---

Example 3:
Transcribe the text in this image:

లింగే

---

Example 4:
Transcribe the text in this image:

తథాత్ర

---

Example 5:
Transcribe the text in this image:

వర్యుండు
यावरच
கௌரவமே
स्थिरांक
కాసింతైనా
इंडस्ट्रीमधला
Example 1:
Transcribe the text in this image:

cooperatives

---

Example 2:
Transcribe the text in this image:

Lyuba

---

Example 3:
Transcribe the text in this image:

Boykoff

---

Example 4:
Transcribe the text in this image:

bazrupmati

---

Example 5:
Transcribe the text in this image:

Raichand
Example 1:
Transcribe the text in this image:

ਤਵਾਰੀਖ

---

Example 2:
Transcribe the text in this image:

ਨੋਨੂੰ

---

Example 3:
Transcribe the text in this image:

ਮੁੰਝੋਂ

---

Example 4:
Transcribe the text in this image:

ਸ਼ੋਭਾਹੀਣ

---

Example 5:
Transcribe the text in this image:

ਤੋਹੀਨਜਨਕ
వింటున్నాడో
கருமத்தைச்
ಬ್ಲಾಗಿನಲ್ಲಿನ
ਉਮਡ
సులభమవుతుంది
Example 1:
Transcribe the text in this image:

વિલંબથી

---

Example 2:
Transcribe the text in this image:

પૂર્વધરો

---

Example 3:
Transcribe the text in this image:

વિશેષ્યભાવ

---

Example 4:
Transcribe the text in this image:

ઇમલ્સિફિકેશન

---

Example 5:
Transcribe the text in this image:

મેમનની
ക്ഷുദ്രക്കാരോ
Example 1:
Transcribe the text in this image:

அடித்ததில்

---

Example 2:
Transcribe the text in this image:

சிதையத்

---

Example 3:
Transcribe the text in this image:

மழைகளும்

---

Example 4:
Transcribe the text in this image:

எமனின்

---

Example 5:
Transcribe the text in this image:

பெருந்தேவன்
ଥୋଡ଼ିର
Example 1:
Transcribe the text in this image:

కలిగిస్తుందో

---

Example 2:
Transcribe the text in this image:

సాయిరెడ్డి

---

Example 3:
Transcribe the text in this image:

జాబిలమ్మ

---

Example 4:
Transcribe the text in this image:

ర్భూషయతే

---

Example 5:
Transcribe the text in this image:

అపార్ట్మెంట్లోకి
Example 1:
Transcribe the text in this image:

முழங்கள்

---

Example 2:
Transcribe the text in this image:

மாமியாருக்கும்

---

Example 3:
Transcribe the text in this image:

--------------------

### DIRECTIONS:
Reproduce the entries above in full by retyping them exactly.

### WORKED SOLUTION:
---

Example 3:
Transcribe the text in this image:

లింగే

---

Example 4:
Transcribe the text in this image:

తథాత్ర

---

Example 5:
Transcribe the text in this image:

వర్యుండు
यावरच
கௌரவமே
स्थिरांक
కాసింతైనా
इंडस्ट्रीमधला
Example 1:
Transcribe the text in this image:

cooperatives

---

Example 2:
Transcribe the text in this image:

Lyuba

---

Example 3:
Transcribe the text in this image:

Boykoff

---

Example 4:
Transcribe the text in this image:

bazrupmati

---

Example 5:
Transcribe the text in this image:

Raichand
Example 1:
Transcribe the text in this image:

ਤਵਾਰੀਖ

---

Example 2:
Transcribe the text in this image:

ਨੋਨੂੰ

---

Example 3:
Transcribe the text in this image:

ਮੁੰਝੋਂ

---

Example 4:
Transcribe the text in this image:

ਸ਼ੋਭਾਹੀਣ

---

Example 5:
Transcribe the text in this image:

ਤੋਹੀਨਜਨਕ
వింటున్నాడో
கருமத்தைச்
ಬ್ಲಾಗಿನಲ್ಲಿನ
ਉਮਡ
సులభమవుతుంది
Example 1:
Transcribe the text in this image:

વિલંબથી

---

Example 2:
Transcribe the text in this image:

પૂર્વધરો

---

Example 3:
Transcribe the text in this image:

વિશેષ્યભાવ

---

Example 4:
Transcribe the text in this image:

ઇમલ્સિફિકેશન

---

Example 5:
Transcribe the text in this image:

મેમનની
ക്ഷുദ്രക്കാരോ
Example 1:
Transcribe the text in this image:

அடித்ததில்

---

Example 2:
Transcribe the text in this image:

சிதையத்

---

Example 3:
Transcribe the text in this image:

மழைகளும்

---

Example 4:
Transcribe the text in this image:

எமனின்

---

Example 5:
Transcribe the text in this image:

பெருந்தேவன்
ଥୋଡ଼ିର
Example 1:
Transcribe the text in this image:

కలిగిస్తుందో

---

Example 2:
Transcribe the text in this image:

సాయిరెడ్డి

---

Example 3:
Transcribe the text in this image:

జాబిలమ్మ

---

Example 4:
Transcribe the text in this image:

ర్భూషయతే

---

Example 5:
Transcribe the text in this image:

అపార్ట్మెంట్లోకి
Example 1:
Transcribe the text in this image:

முழங்கள்

---

Example 2:
Transcribe the text in this image:

மாமியாருக்கும்

---

Example 3:
Transcribe the text in this image:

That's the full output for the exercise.